» 文本段落:
'''
StandardTrainersCatalog.SdcaLogisticRegression 方法

定义

重载

SdcaLogisticRegression(BinaryClassificationCatalog+BinaryClassificationTrainers, SdcaLogisticRegressionBinaryTrainer+Options)

使用高级选项创建 SdcaLogisticRegressionBinaryTrainer ,该选项使用线性分类模型预测目标。

SdcaLogisticRegression(BinaryClassificationCatalog+BinaryClassificationTrainers, String, String, String, Nullable<Single>, Nullable<Single>, Nullable<Int32>)

创建 SdcaLogisticRegressionBinaryTrainer,它使用线性分类模型预测目标。

SdcaLogisticRegression(BinaryClassificationCatalog+BinaryClassificationTrainers, SdcaLogisticRegressionBinaryTrainer+Options)

使用高级选项创建 SdcaLogisticRegressionBinaryTrainer ,该选项使用线性分类模型预测目标。

public static Microsoft.ML.Trainers.SdcaLogisticRegressionBinaryTrainer SdcaLogisticRegression (this Microsoft.ML.BinaryClassificationCatalog.BinaryClassificationTrainers catalog, Microsoft.ML.Trainers.SdcaLogisticRegressionBinaryTrainer.Options options);
static member SdcaLogisticRegression : Microsoft.ML.BinaryClassificationCatalog.BinaryClassificationTrainers * Microsoft.ML.Trainers.SdcaLogisticRegressionBinaryTrainer.Options -> Microsoft.ML.Trainers.SdcaLogisticRegressionBinaryTrainer
<Extension()>
Public Function SdcaLogisticRegression (catalog As BinaryClassificationCatalog.BinaryClassificationTrainers, options As SdcaLogisticRegressionBinaryTrainer.Options) As SdcaLogisticRegressionBinaryTrainer

参数

catalog
BinaryClassificationCatalog.BinaryClassificationTrainers

二元分类目录训练器对象。

options
SdcaLogisticRegressionBinaryTrainer.Options

训练器选项。

返回

示例

using System;
using System.Collections.Generic;
using System.Linq;
using Microsoft.ML;
using Microsoft.ML.Data;
using Microsoft.ML.Trainers;

namespace Samples.Dynamic.Trainers.BinaryClassification
{
    public static class SdcaLogisticRegressionWithOptions
    {
        public static void Example()
        {
            // Create a new context for ML.NET operations. It can be used for
            // exception tracking and logging, as a catalog of available operations
            // and as the source of randomness. Setting the seed to a fixed number
            // in this example to make outputs deterministic.
            var mlContext = new MLContext(seed: 0);

            // Create a list of training data points.
            var dataPoints = GenerateRandomDataPoints(1000);

            // Convert the list of data points to an IDataView object, which is
            // consumable by ML.NET API.
            var trainingData = mlContext.Data.LoadFromEnumerable(dataPoints);

            // ML.NET doesn't cache data set by default. Therefore, if one reads a
            // data set from a file and accesses it many times, it can be slow due
            // to expensive featurization and disk operations. When the considered
            // data can fit into memory, a solution is to cache the data in memory.
'''
» 数据展示:
'''
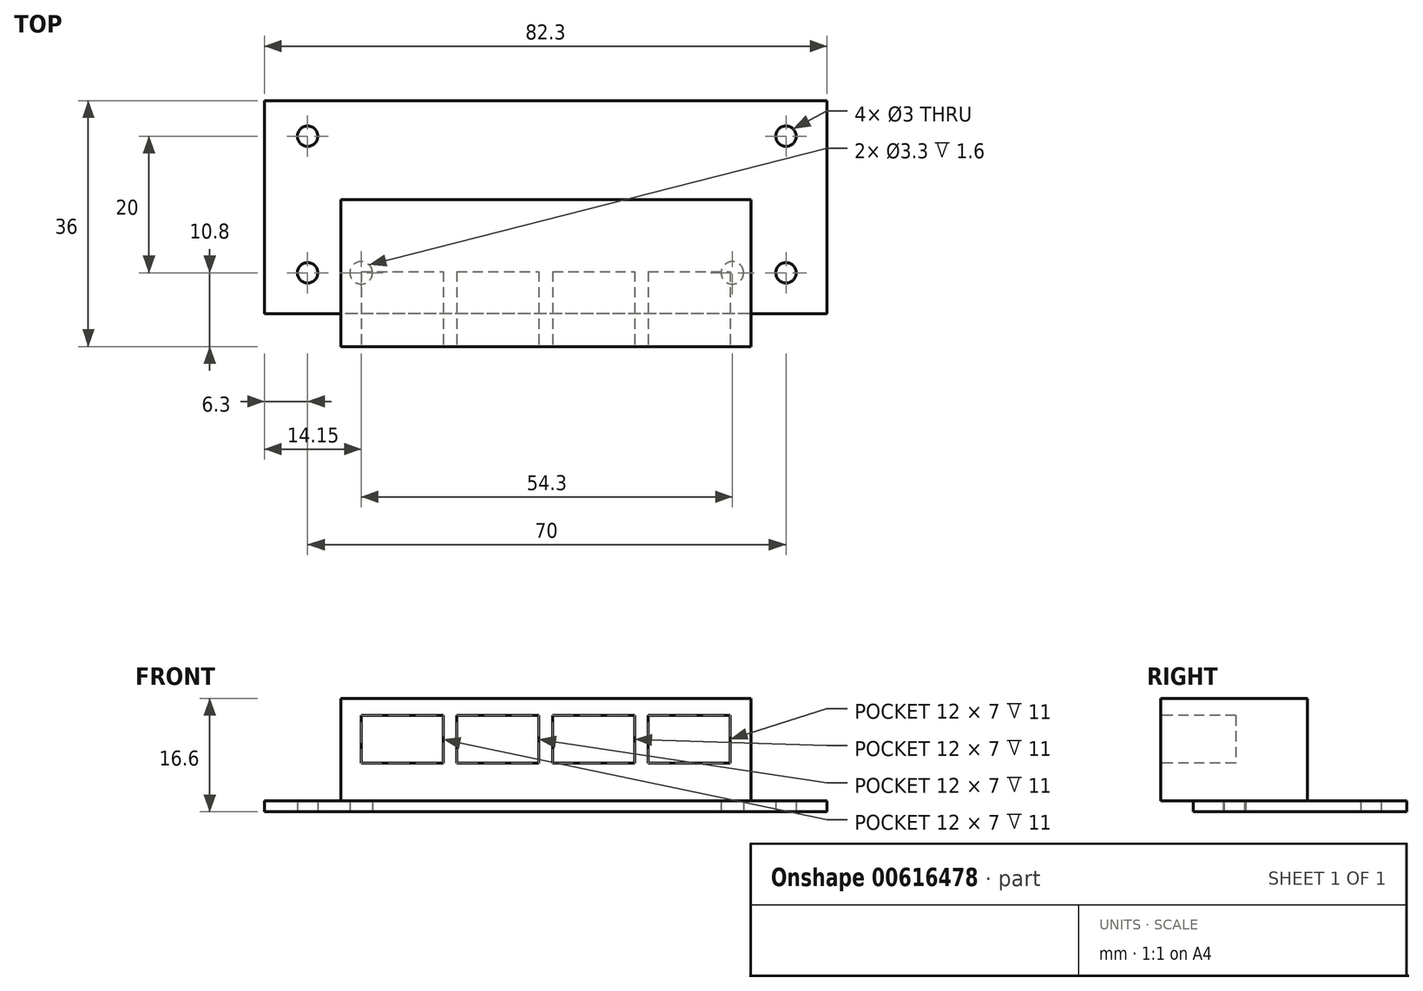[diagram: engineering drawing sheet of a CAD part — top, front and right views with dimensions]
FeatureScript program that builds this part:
'''
» 题目 A:
根据 SdcaLogisticRegression 方法文档回答：
(i) 参数 options 的类型是什么？
(ii) 文档对参数 catalog 的说明是什么？
(iii) 示例代码调用 GenerateRandomDataPoints 时传入的数值是多少？
» 题目 B: 续写 SdcaLogisticRegression 方法文档中的示例代码，从其最后一行之后接着写。

» 答案 A:
(i) SdcaLogisticRegressionBinaryTrainer.Options
(ii) 二元分类目录训练器对象。
(iii) 1000

» 答案 B:
            // Caching is especially helpful when working with iterative algorithms 
            // which needs many data passes.
            trainingData = mlContext.Data.Cache(trainingData);

            // Define trainer options.
            var options = new SdcaLogisticRegressionBinaryTrainer.Options()
            {
                // Make the convergence tolerance tighter.
                ConvergenceTolerance = 0.05f,
                // Increase the maximum number of passes over training data.
                MaximumNumberOfIterations = 30,
                // Give the instances of the positive class slightly more weight.
                PositiveInstanceWeight = 1.2f,
            };

            // Define the trainer.
            var pipeline = mlContext.BinaryClassification.Trainers
                .SdcaLogisticRegression(options);

            // Train the model.
            var model = pipeline.Fit(trainingData);

            // Create testing data. Use different random seed to make it different
            // from training data.
            var testData = mlContext.Data
                .LoadFromEnumerable(GenerateRandomDataPoints(500, seed: 123));

            // Run the model on test data set.
            var transformedTestData = model.Transform(testData);

            // Convert IDataView object to a list.
            var predictions = mlContext.Data
                .CreateEnumerable<Prediction>(transformedTestData,
                reuseRowObject: false).ToList();

            // Print 5 predictions.
            foreach (var p in predictions.Take(5))
                Console.WriteLine($"Label: {p.Label}, "
                    + $"Prediction: {p.PredictedLabel}");

            // Expected output:
            //   Label: True, Prediction: True
            //   Label: False, Prediction: False
            //   Label: True, Prediction: True
            //   Label: True, Prediction: True
            //   Label: False, Prediction: True

            // Evaluate the overall metrics.
            var metrics = mlContext.BinaryClassification
                .Evaluate(transformedTestData);

            PrintMetrics(metrics);

            // Expected output:
            //   Accuracy: 0.60
            //   AUC: 0.67
            //   F1 Score: 0.65
            //   Negative Precision: 0.69
            //   Negative Recall: 0.45
            //   Positive Precision: 0.56
            //   Positive Recall: 0.77
            //   TEST POSITIVE RATIO:    0.4760 (238.0/(238.0+262.0))
            //
            //   Confusion table
            //             ||======================
            //   PREDICTED || positive | negative | Recall
            //   TRUTH     ||======================
            //    positive ||      165 |       73 | 0.6933
            //    negative ||      112 |      150 | 0.5725
            //             ||======================
            //   Precision ||   0.5957 |   0.6726 |
        }

        private static IEnumerable<DataPoint> GenerateRandomDataPoints(int count,
            int seed = 0)

        {
            var random = new Random(seed);
            float randomFloat() => (float)random.NextDouble();
            for (int i = 0; i < count; i++)
            {
                var label = randomFloat() > 0.5f;
                yield return new DataPoint
                {
                    Label = label,
                    // Create random features that are correlated with the label.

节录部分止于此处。